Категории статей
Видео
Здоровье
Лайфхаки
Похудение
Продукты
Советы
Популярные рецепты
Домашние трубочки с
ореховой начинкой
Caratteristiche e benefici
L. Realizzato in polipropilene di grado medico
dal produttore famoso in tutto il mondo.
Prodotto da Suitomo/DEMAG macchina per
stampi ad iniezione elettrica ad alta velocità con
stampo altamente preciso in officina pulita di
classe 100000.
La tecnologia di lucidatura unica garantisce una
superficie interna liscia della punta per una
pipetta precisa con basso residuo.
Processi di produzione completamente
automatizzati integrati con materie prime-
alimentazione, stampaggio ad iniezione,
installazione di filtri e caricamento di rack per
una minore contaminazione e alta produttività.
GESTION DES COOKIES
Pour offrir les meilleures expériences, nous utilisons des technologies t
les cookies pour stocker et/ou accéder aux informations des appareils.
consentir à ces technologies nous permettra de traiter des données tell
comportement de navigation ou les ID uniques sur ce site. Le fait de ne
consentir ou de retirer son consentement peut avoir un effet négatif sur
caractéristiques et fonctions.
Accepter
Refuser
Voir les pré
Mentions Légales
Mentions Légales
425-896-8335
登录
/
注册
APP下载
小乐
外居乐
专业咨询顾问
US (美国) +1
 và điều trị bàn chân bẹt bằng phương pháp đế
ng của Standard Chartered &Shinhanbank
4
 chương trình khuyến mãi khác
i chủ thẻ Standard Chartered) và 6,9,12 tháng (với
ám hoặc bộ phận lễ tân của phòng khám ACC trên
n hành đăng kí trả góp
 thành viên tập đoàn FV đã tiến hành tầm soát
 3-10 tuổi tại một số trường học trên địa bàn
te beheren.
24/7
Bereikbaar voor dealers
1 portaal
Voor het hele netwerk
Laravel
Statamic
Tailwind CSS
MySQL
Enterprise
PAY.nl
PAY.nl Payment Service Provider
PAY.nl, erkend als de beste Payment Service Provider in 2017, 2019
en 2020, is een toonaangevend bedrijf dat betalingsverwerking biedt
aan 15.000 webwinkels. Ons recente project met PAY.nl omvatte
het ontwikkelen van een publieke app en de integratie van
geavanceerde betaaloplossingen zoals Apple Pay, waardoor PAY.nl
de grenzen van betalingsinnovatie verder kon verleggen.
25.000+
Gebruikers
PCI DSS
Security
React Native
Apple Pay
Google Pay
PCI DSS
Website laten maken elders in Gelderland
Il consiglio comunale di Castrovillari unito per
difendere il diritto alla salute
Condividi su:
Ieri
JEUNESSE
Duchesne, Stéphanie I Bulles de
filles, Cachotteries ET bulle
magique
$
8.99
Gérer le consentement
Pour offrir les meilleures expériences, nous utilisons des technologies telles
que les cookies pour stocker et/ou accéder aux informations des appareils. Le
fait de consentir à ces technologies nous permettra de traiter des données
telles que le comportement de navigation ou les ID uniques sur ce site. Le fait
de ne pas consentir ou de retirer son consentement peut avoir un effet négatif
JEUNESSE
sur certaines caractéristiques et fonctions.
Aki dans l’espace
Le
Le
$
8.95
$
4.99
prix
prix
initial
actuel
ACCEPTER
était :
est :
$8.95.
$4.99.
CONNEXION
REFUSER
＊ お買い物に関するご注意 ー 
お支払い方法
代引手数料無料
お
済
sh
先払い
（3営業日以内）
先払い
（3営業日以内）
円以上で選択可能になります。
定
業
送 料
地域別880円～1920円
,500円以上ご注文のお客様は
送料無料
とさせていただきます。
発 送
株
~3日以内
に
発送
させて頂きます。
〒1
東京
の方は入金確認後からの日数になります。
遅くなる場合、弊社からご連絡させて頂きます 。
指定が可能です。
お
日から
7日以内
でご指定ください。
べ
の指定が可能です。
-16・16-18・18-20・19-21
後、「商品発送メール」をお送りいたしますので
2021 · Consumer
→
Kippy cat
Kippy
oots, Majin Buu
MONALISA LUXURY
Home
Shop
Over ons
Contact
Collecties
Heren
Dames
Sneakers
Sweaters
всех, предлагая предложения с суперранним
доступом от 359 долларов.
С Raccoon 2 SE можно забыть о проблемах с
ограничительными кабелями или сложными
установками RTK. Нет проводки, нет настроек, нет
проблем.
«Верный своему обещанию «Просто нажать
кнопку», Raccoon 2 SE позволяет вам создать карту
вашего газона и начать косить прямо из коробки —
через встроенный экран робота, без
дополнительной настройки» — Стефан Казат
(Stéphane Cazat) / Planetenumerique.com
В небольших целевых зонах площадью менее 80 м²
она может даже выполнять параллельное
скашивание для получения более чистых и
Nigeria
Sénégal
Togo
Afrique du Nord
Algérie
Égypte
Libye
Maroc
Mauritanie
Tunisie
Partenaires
================
To do: Return all the data above once more, precisely as given.

Task response:
Категории статей
Видео
Здоровье
Лайфхаки
Похудение
Продукты
Советы
Популярные рецепты
Домашние трубочки с
ореховой начинкой
Caratteristiche e benefici
L. Realizzato in polipropilene di grado medico
dal produttore famoso in tutto il mondo.
Prodotto da Suitomo/DEMAG macchina per
stampi ad iniezione elettrica ad alta velocità con
stampo altamente preciso in officina pulita di
classe 100000.
La tecnologia di lucidatura unica garantisce una
superficie interna liscia della punta per una
pipetta precisa con basso residuo.
Processi di produzione completamente
automatizzati integrati con materie prime-
alimentazione, stampaggio ad iniezione,
installazione di filtri e caricamento di rack per
una minore contaminazione e alta produttività.
GESTION DES COOKIES
Pour offrir les meilleures expériences, nous utilisons des technologies t
les cookies pour stocker et/ou accéder aux informations des appareils.
consentir à ces technologies nous permettra de traiter des données tell
comportement de navigation ou les ID uniques sur ce site. Le fait de ne
consentir ou de retirer son consentement peut avoir un effet négatif sur
caractéristiques et fonctions.
Accepter
Refuser
Voir les pré
Mentions Légales
Mentions Légales
425-896-8335
登录
/
注册
APP下载
小乐
外居乐
专业咨询顾问
US (美国) +1
 và điều trị bàn chân bẹt bằng phương pháp đế
ng của Standard Chartered &Shinhanbank
4
 chương trình khuyến mãi khác
i chủ thẻ Standard Chartered) và 6,9,12 tháng (với
ám hoặc bộ phận lễ tân của phòng khám ACC trên
n hành đăng kí trả góp
 thành viên tập đoàn FV đã tiến hành tầm soát
 3-10 tuổi tại một số trường học trên địa bàn
te beheren.
24/7
Bereikbaar voor dealers
1 portaal
Voor het hele netwerk
Laravel
Statamic
Tailwind CSS
MySQL
Enterprise
PAY.nl
PAY.nl Payment Service Provider
PAY.nl, erkend als de beste Payment Service Provider in 2017, 2019
en 2020, is een toonaangevend bedrijf dat betalingsverwerking biedt
aan 15.000 webwinkels. Ons recente project met PAY.nl omvatte
het ontwikkelen van een publieke app en de integratie van
geavanceerde betaaloplossingen zoals Apple Pay, waardoor PAY.nl
de grenzen van betalingsinnovatie verder kon verleggen.
25.000+
Gebruikers
PCI DSS
Security
React Native
Apple Pay
Google Pay
PCI DSS
Website laten maken elders in Gelderland
Il consiglio comunale di Castrovillari unito per
difendere il diritto alla salute
Condividi su:
Ieri
JEUNESSE
Duchesne, Stéphanie I Bulles de
filles, Cachotteries ET bulle
magique
$
8.99
Gérer le consentement
Pour offrir les meilleures expériences, nous utilisons des technologies telles
que les cookies pour stocker et/ou accéder aux informations des appareils. Le
fait de consentir à ces technologies nous permettra de traiter des données
telles que le comportement de navigation ou les ID uniques sur ce site. Le fait
de ne pas consentir ou de retirer son consentement peut avoir un effet négatif
JEUNESSE
sur certaines caractéristiques et fonctions.
Aki dans l’espace
Le
Le
$
8.95
$
4.99
prix
prix
initial
actuel
ACCEPTER
était :
est :
$8.95.
$4.99.
CONNEXION
REFUSER
＊ お買い物に関するご注意 ー 
お支払い方法
代引手数料無料
お
済
sh
先払い
（3営業日以内）
先払い
（3営業日以内）
円以上で選択可能になります。
定
業
送 料
地域別880円～1920円
,500円以上ご注文のお客様は
送料無料
とさせていただきます。
発 送
株
~3日以内
に
発送
させて頂きます。
〒1
東京
の方は入金確認後からの日数になります。
遅くなる場合、弊社からご連絡させて頂きます 。
指定が可能です。
お
日から
7日以内
でご指定ください。
べ
の指定が可能です。
-16・16-18・18-20・19-21
後、「商品発送メール」をお送りいたしますので
2021 · Consumer
→
Kippy cat
Kippy
oots, Majin Buu
MONALISA LUXURY
Home
Shop
Over ons
Contact
Collecties
Heren
Dames
Sneakers
Sweaters
всех, предлагая предложения с суперранним
доступом от 359 долларов.
С Raccoon 2 SE можно забыть о проблемах с
ограничительными кабелями или сложными
установками RTK. Нет проводки, нет настроек, нет
проблем.
«Верный своему обещанию «Просто нажать
кнопку», Raccoon 2 SE позволяет вам создать карту
вашего газона и начать косить прямо из коробки —
через встроенный экран робота, без
дополнительной настройки» — Стефан Казат
(Stéphane Cazat) / Planetenumerique.com
В небольших целевых зонах площадью менее 80 м²
она может даже выполнять параллельное
скашивание для получения более чистых и
Nigeria
Sénégal
Togo
Afrique du Nord
Algérie
Égypte
Libye
Maroc
Mauritanie
Tunisie
Partenaires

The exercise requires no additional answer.